でもその母親と顔を合せなくなったからといって、症状が改善するものでもないんだろう。
精神的なものは、私が考えるほど簡単じゃないんだろうなぁと考え、久遠さんの顔を思い浮かべる。
ずっと、眠れない恐怖や不安とひとりで向き合ってきたんだろうか。
ずっと、あんな顔色でふらふらしながら部屋にこもって過ごしていたんだろうか。
そう考えると、じくりと胸の底が痛んだ。
「そういえば、新しいバイトの子って、いつからですか?」
私のいない時間を補填する感じだって話だったけど……もう今オフィスにいたりするのかな。
だとしたら吉井さんはふたりきりで大丈夫かな、と思い聞くと、社長がニヤッとした笑みを浮かべる。

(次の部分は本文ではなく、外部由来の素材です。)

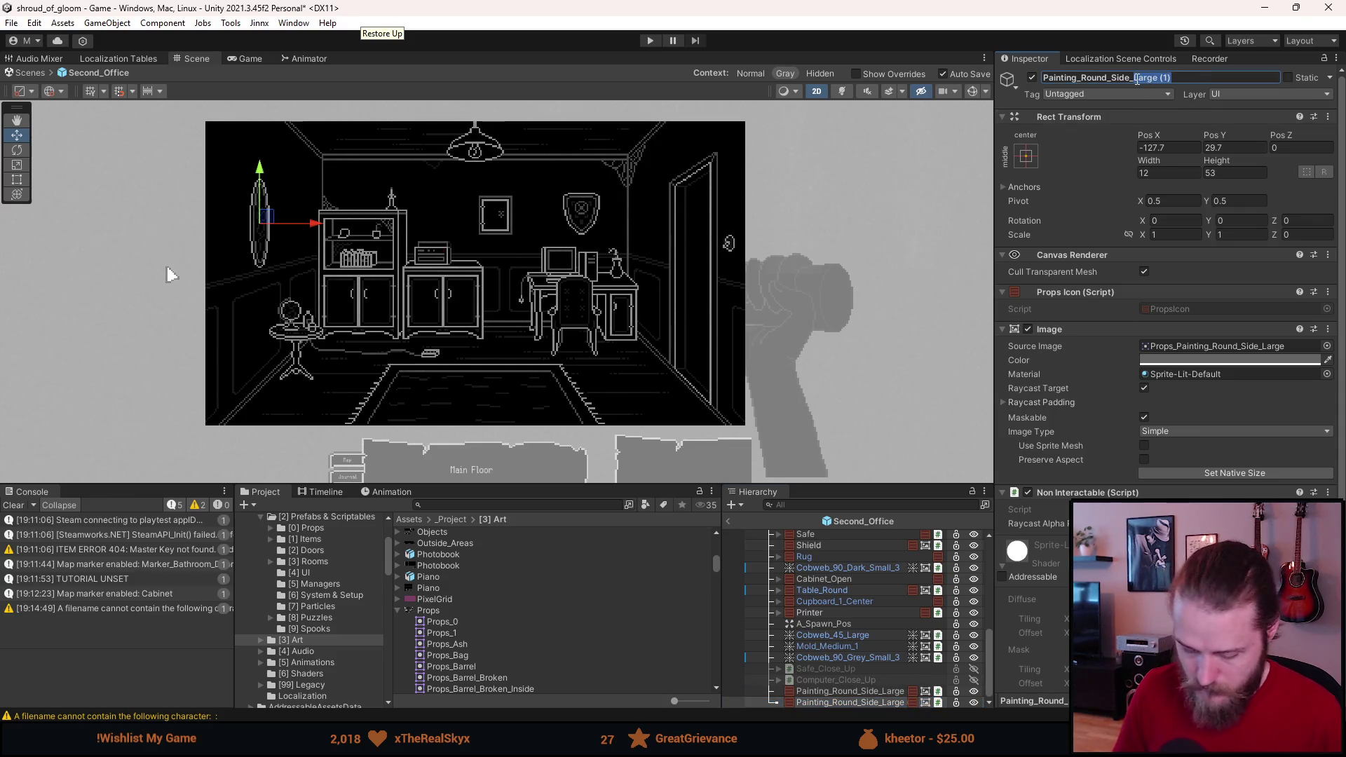
pyautogui.write('Medium')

「もう来てるんじゃねーの。短期バイトだから、性格とか特に気にしなかったけど、結構インパクト強いかもなー。キャーキャーうるさそうだし、今時の若者って感じで、吉井とかは苦手そう」
「え。じゃあ、吉井さん、今ふたりきりじゃないですか……。のんびりランチしてないで戻ってあげてくださいよ」
「まぁ、吉井も仕事はちゃんとするやつだから。バイトの相手もそのうちだって思ってるだろ」
社長はもう半分ほどになったパスタを食べながら「でも、もう戻るわ」と言う。
「久遠がおまえのことなんでだか気に入ってるみたいだし、俺からもちゃんと頼んでおきたかっただけだから」
今日のランチが、そういう意味合いで誘われたものだと初めて知って驚く。
社長は口はよくないけど……結構、友達思いなのかもしれない。
「まぁ、悪いヤツじゃねーから仲良くしてやって」
笑顔で言われ「仕事ですから、きちんとします」と一拍遅れてから答えた。